> [TASK TO COMPLETE]
Which of the lines below mention the word "lymphoma"? Pull each one out.

Saved data entries
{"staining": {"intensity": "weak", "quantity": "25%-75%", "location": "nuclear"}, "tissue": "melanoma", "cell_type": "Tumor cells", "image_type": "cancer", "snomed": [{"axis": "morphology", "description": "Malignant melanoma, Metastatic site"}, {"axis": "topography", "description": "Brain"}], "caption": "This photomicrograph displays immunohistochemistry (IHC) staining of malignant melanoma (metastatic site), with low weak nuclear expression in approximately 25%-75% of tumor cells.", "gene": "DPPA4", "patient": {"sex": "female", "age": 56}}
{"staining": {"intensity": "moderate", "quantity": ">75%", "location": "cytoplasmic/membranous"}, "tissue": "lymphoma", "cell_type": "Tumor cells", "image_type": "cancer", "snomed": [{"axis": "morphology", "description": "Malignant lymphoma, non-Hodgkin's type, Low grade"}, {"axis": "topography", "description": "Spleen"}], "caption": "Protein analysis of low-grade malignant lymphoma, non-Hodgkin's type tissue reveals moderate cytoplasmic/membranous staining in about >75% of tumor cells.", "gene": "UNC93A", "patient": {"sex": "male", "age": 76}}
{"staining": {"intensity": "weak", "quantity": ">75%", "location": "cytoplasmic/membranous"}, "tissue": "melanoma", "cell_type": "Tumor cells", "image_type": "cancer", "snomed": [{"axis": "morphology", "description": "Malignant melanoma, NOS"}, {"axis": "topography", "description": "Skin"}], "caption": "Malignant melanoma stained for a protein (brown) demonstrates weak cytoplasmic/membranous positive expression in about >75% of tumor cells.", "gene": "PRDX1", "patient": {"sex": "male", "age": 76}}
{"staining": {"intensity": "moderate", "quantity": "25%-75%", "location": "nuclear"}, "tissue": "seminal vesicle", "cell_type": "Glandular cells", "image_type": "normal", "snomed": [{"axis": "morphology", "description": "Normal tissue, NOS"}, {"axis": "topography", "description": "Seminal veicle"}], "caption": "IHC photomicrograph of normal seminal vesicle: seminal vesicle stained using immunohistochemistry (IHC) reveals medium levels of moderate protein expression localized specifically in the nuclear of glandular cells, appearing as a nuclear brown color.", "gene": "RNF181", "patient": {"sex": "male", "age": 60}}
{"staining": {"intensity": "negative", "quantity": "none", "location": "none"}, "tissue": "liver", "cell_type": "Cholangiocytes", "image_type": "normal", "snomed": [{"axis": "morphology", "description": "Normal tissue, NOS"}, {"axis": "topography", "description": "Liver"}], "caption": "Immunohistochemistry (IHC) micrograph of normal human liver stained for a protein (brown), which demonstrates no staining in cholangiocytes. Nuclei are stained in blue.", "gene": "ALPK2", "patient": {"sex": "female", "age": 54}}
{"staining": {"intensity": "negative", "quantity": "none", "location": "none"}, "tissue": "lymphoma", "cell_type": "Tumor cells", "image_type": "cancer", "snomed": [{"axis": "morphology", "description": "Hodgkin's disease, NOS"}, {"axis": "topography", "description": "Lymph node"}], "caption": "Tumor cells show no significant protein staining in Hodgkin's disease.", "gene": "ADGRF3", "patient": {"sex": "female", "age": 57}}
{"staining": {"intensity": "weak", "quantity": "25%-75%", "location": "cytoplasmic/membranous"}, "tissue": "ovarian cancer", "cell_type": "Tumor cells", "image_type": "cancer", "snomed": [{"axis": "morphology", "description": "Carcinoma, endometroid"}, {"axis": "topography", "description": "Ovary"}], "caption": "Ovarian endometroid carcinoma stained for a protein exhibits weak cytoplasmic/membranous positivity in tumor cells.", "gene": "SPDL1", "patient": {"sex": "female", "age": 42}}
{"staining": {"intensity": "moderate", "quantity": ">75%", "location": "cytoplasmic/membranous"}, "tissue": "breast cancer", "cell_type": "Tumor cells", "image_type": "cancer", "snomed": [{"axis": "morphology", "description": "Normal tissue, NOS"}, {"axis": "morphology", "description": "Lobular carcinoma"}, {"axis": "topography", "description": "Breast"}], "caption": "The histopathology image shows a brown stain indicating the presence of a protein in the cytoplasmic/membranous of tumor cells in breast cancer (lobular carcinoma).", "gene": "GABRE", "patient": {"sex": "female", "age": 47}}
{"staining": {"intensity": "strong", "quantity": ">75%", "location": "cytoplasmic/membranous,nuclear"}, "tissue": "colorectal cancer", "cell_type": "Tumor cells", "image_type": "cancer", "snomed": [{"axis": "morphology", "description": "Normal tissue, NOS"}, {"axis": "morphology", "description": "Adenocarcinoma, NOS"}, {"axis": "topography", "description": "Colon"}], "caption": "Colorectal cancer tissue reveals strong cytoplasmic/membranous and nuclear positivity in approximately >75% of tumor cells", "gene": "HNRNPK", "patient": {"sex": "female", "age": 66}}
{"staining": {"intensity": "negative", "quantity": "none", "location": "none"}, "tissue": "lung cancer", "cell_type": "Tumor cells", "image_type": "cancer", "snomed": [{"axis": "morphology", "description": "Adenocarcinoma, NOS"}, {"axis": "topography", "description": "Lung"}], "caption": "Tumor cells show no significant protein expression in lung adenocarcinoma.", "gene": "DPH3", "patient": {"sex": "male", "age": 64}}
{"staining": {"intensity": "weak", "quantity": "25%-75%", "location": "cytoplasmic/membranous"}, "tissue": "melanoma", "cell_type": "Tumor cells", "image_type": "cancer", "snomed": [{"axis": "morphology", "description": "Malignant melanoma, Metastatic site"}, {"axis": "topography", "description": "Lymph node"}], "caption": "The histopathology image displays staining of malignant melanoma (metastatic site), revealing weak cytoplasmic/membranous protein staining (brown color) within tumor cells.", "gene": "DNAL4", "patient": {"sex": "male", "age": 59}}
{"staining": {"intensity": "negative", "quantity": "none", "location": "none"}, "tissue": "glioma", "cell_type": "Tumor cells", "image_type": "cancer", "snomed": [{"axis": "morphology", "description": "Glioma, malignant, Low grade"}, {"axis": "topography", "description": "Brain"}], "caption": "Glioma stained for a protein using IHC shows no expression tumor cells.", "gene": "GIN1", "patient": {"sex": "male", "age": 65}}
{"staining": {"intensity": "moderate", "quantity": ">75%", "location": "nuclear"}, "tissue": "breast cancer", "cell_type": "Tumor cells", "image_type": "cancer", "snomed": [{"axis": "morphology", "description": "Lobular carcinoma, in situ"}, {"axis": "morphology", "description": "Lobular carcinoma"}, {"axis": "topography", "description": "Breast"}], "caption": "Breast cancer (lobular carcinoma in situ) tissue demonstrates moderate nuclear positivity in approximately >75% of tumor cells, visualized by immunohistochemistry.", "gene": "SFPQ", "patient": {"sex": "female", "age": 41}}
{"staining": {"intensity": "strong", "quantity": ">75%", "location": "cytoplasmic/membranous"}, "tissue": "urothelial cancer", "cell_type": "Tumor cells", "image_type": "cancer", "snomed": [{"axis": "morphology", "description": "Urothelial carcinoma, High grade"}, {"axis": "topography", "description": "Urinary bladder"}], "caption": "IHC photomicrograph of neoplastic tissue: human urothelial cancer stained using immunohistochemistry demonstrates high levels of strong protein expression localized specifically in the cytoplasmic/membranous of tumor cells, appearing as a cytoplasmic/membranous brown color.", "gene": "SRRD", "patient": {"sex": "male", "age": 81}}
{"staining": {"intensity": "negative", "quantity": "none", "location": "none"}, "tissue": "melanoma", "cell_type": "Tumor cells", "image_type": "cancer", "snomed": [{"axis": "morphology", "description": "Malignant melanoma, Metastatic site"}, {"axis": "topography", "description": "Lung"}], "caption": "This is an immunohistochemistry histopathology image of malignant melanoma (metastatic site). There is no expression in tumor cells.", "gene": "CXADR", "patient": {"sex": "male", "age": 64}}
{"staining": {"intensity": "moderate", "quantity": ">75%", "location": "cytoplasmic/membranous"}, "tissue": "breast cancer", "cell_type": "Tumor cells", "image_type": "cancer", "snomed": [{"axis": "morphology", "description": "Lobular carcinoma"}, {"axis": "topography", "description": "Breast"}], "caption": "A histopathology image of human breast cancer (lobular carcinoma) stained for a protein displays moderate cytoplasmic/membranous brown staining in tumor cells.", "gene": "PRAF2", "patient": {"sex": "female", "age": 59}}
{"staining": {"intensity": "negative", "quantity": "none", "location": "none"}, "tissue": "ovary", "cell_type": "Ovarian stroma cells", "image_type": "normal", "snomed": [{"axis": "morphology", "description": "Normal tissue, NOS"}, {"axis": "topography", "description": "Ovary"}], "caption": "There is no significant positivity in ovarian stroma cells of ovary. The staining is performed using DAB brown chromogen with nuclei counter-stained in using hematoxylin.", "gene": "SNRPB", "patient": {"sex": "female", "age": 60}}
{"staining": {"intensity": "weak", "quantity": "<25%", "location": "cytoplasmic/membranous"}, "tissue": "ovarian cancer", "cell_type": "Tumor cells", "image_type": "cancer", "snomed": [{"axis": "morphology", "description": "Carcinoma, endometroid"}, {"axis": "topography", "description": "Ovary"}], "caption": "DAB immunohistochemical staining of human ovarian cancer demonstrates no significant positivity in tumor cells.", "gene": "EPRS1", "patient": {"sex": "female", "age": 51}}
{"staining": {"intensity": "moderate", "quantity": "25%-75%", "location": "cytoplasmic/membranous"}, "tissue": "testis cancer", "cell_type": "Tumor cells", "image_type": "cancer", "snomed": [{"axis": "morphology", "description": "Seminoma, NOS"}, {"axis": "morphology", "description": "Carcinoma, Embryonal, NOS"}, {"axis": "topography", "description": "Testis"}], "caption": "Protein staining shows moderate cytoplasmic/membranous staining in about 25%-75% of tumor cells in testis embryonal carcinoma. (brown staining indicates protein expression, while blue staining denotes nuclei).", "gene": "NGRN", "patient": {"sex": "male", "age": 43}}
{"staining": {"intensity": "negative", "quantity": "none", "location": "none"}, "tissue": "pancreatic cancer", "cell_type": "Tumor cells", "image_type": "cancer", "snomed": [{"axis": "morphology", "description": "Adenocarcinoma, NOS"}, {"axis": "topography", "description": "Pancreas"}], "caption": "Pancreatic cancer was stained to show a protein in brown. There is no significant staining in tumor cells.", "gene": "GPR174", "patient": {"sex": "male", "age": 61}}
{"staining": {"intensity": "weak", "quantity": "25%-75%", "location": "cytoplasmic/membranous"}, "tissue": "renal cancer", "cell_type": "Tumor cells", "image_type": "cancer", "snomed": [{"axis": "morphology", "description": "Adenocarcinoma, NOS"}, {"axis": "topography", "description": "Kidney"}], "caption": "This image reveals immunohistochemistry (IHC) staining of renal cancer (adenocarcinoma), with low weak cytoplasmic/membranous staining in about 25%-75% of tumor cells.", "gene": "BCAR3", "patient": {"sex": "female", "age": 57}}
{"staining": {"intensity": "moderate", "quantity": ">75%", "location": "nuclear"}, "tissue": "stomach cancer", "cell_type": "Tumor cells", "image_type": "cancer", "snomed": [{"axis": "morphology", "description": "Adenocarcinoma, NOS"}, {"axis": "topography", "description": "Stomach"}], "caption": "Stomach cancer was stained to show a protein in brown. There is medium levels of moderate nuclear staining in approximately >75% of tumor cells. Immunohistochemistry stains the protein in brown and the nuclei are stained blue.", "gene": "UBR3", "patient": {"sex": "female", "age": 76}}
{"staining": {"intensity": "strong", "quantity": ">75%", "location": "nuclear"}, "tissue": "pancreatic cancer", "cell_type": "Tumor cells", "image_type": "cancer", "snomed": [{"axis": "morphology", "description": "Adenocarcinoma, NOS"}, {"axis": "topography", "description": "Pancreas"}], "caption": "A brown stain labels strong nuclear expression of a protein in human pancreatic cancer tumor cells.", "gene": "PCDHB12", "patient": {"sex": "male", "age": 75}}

> [ANSWER BOX]
{"staining": {"intensity": "moderate", "quantity": ">75%", "location": "cytoplasmic/membranous"}, "tissue": "lymphoma", "cell_type": "Tumor cells", "image_type": "cancer", "snomed": [{"axis": "morphology", "description": "Malignant lymphoma, non-Hodgkin's type, Low grade"}, {"axis": "topography", "description": "Spleen"}], "caption": "Protein analysis of low-grade malignant lymphoma, non-Hodgkin's type tissue reveals moderate cytoplasmic/membranous staining in about >75% of tumor cells.", "gene": "UNC93A", "patient": {"sex": "male", "age": 76}}
{"staining": {"intensity": "negative", "quantity": "none", "location": "none"}, "tissue": "lymphoma", "cell_type": "Tumor cells", "image_type": "cancer", "snomed": [{"axis": "morphology", "description": "Hodgkin's disease, NOS"}, {"axis": "topography", "description": "Lymph node"}], "caption": "Tumor cells show no significant protein staining in Hodgkin's disease.", "gene": "ADGRF3", "patient": {"sex": "female", "age": 57}}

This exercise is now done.